Star Fox Zero
Star Fox Zero in action in an official screenshotNintendo

Star Fox Zero is Nintendo's biggest game of the forthcoming Christmas period, a mantle it inherited once the powers that be decided The Legend of Zelda would be delayed until 2016. With its new status in the Wii U line-up has come an extra level of scrutiny that, on the evidence of this E3 demo, it possibly wasn't prepared for.

Star Fox Zero plays like the classics of the series – Star Fox on Super Nintendo and Lylat Wars on N64 – with on-rails skirmishes in Fox McCloud's Arwing spacecraft giving way to open areas with free "all-range mode" movement.

It feels quintessentially Star Fox too, offering up the kind of nostalgia Nintendo has been trading on for years. The levels IBTimes UK played at Nintendo's recent post-E3 event were deliberately familiar, with the green pastures, blue skies and recognisable architecture of the series' most iconic levels.

The thrill of previous games is diluted by the control scheme, however, which makes full use of the Wii U's motion-control Gamepad. Players move with the left stick, control speed with the right and aim with the built-in gyroscope. The screen on the Gamepad shows a first-person view from the cockpit that doesn't always align with what's on the television.

Star Fox Zero
Star Fox Zero's Arwing in its walker modeNintendo

This all creates a strange disconnect which left me feeling disorientated at times, but the game's slow speed helped prevent it from becoming game-ruining. That said, the same sluggish speed became irritatingly constricting when I had the game under control. Previous games moved at speeds the hardware would allow, now it just feels detrimental to the combat around which the game revolves.

With more time it's entirely possible that players will get used to the controller set-up, but even so Nintendo has confirmed that, like Splatoon, the gyroscopic controls can be switched off. Unfortunately we weren't able to try this out during the demo.

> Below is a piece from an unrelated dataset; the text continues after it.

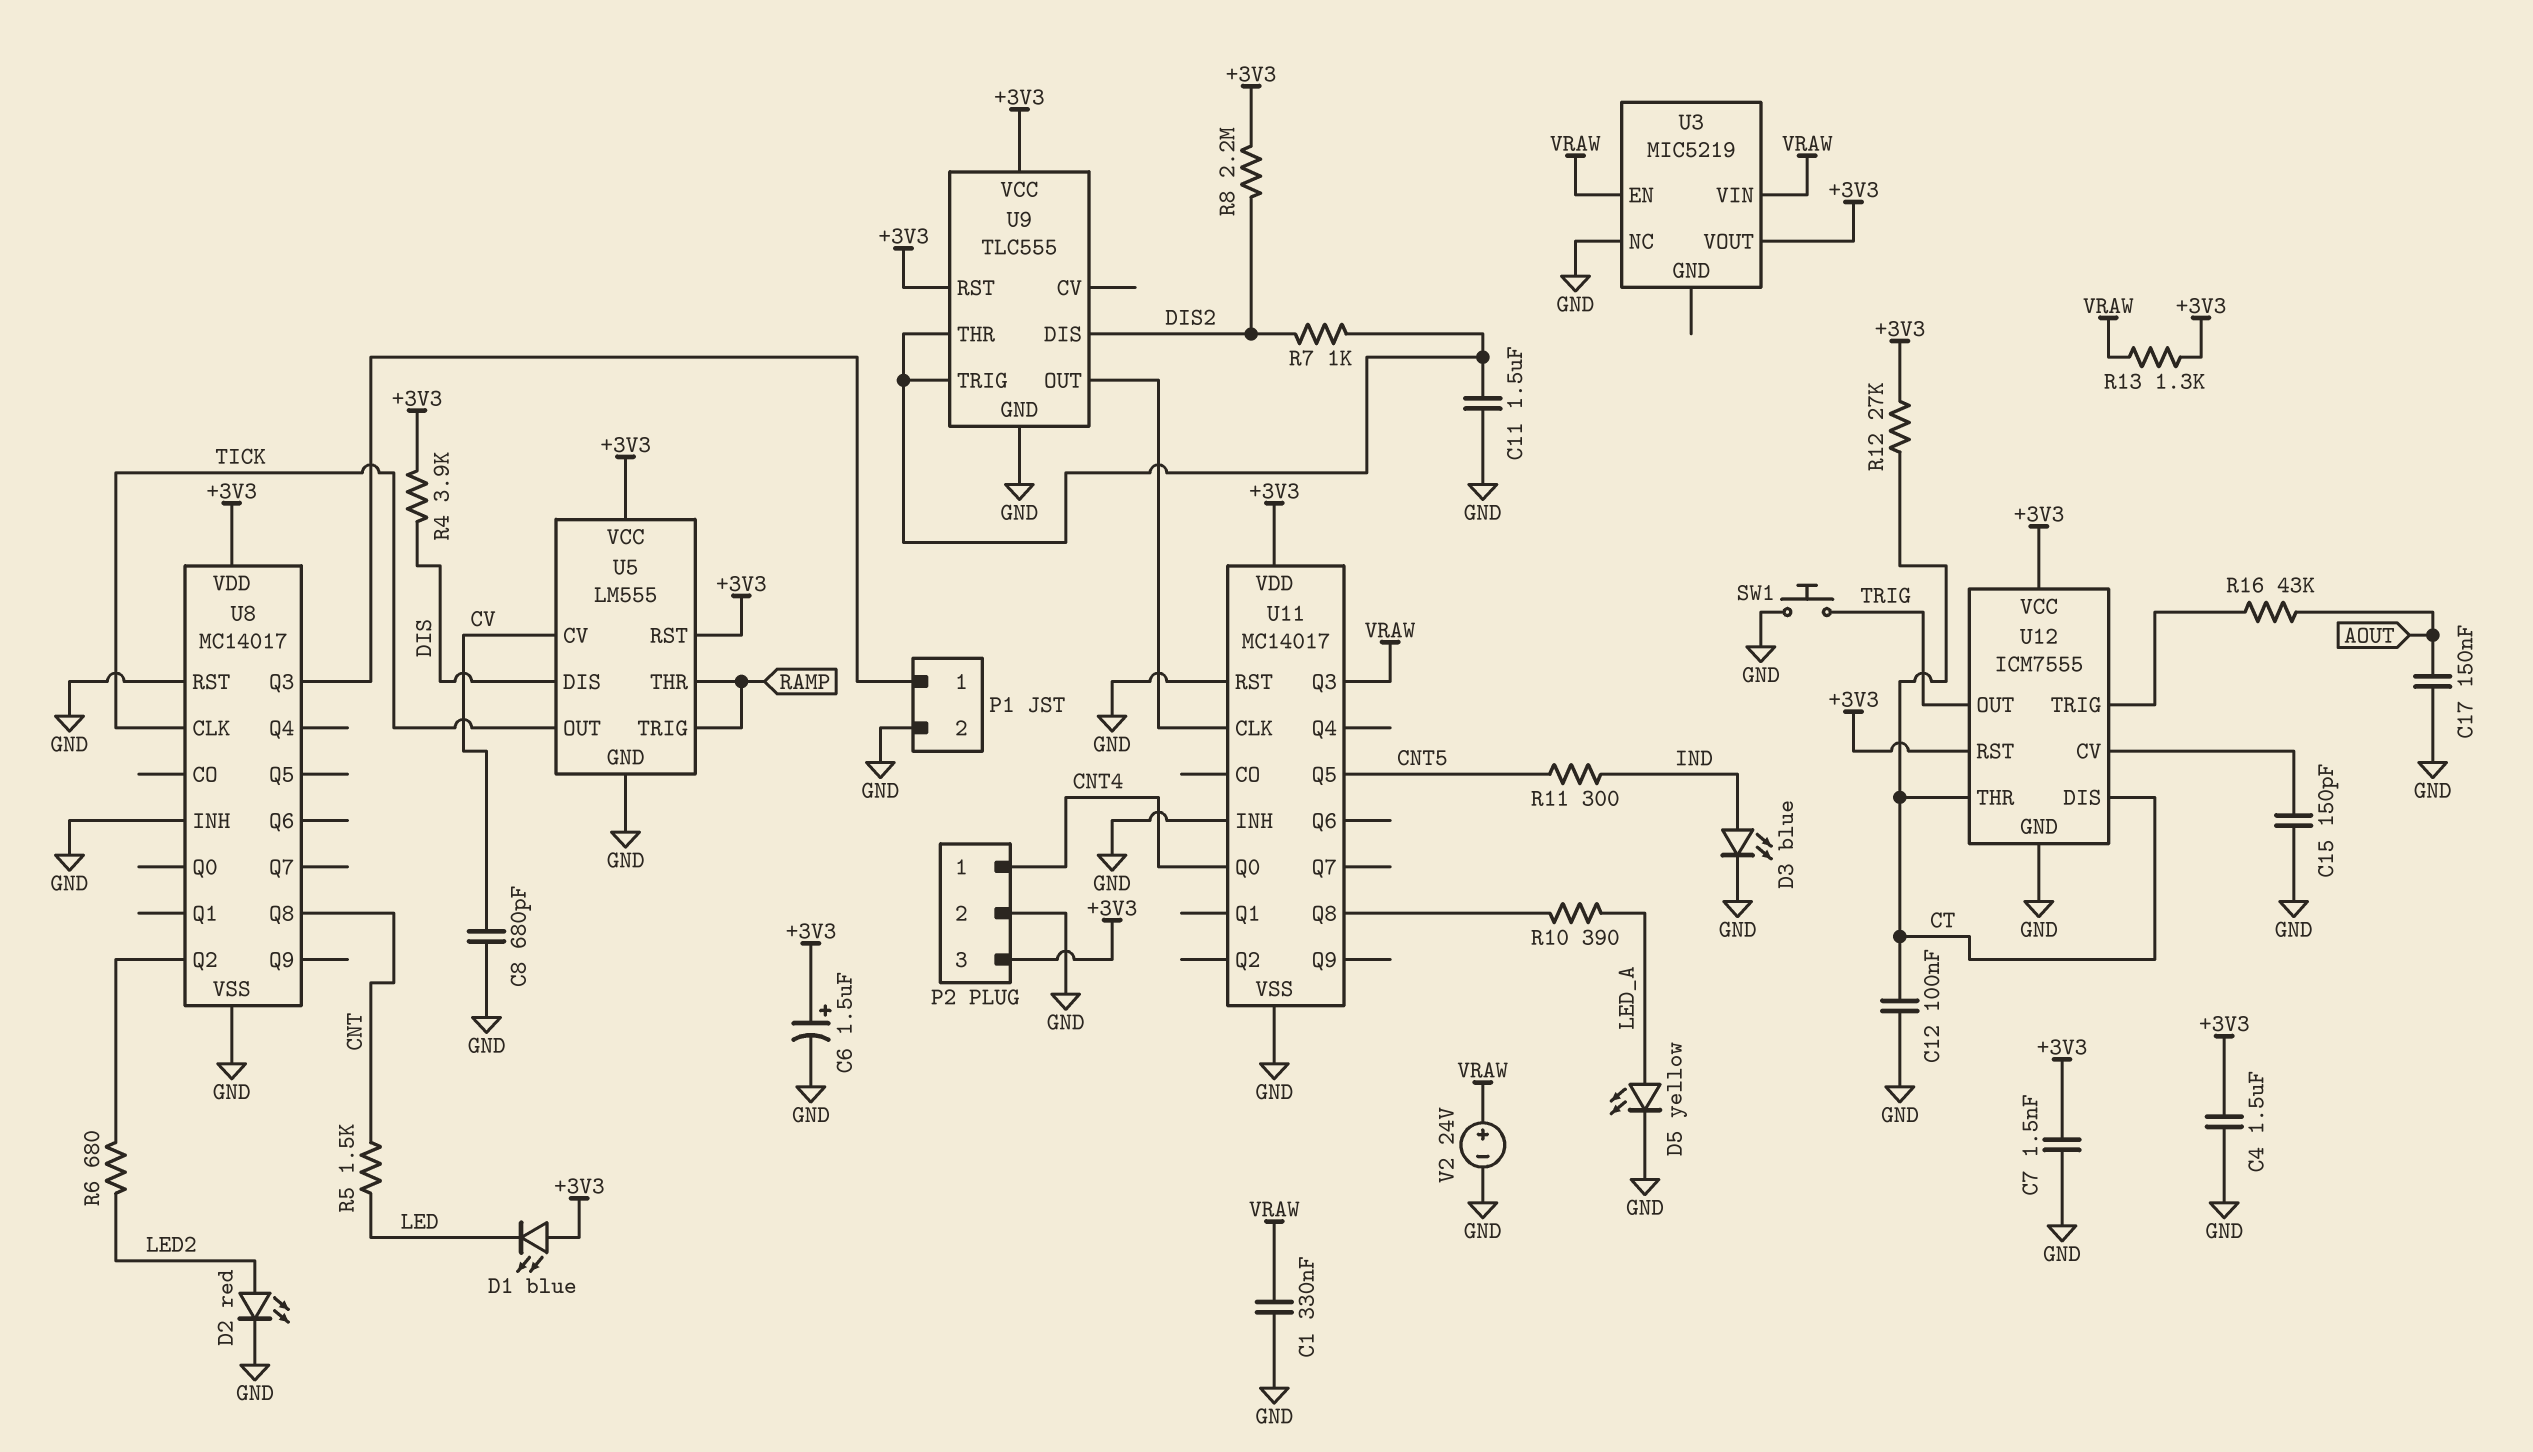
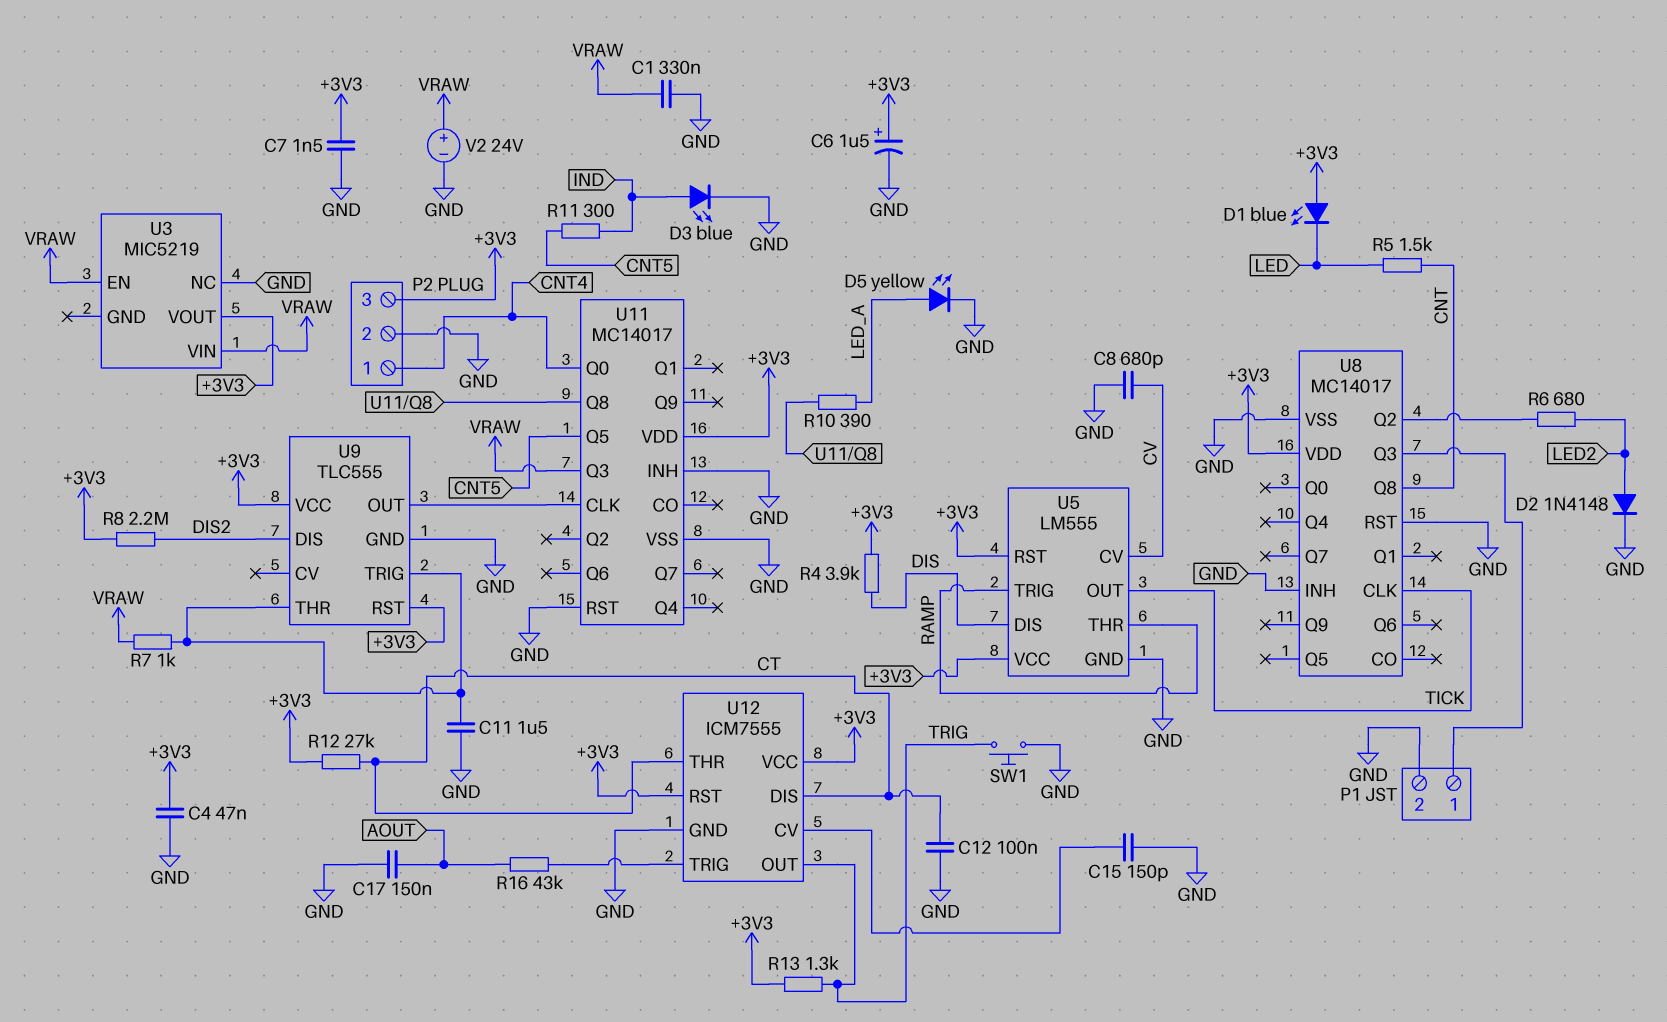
C4: 1.5uF (+3V3, GND) -> 47nF (+3V3, GND)
D2: LED red (A LED2, K GND) -> diode 1N4148 (A LED2, K GND)
R7: 1k (DIS2, U9/THR) -> 1k (U9/THR, VRAW)
R13: 1.3k (+3V3, VRAW) -> 1.3k (+3V3, TRIG)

At the end of the first stage was an open area with multiple threats culminating with a boss. This could be taken down either by traditional shoot-the-thing means or by flying inside it and transforming the Arwing into a chicken-like walker, which enters its own boss fight within the larger boss and to the same ends.

Hopefully other transformations – the Landmaster tank, its briefly-flying alternate form and the drone-like gyrocopter – offer more interesting alternatives to the recognisable core game.

A later level showed off free-flight again, this time with a space-set dogfight. Despite it being space, the play area was disappointingly small. I found the edges and was turned back three or four times during the five minutes or so it took to complete the stage. It was still the highlight of my time with the game however, and once again proved how dated the on-rails sections felt to me.

Looks obviously aren't everything in gaming, but Star Fox Zero's visuals still left a lot to be desired. The Wii U may be the least powerful console on the market but first party Nintendo games routinely look smashing, and on this evidence Star Fox bucks that trend. The environments were dishearteningly flat, lacking in detail and lifeless – looking about a generation out of date.

After the demo finished I was left wondering whether this is really what Star Fox should have become. It's no surprise the all-range mode portions of the game were the most fun, as these were much closer to modern expectations of what an aerial combat game should be.

The series at its best has been on-rails, but didn't it always long to be set free? It's entirely possible this demo was familiar by design, saving its innovation and the influence of co-developers Platinum Games for a later date. I hope so, as Star Fox deserves better than a barrel roll down memory lane.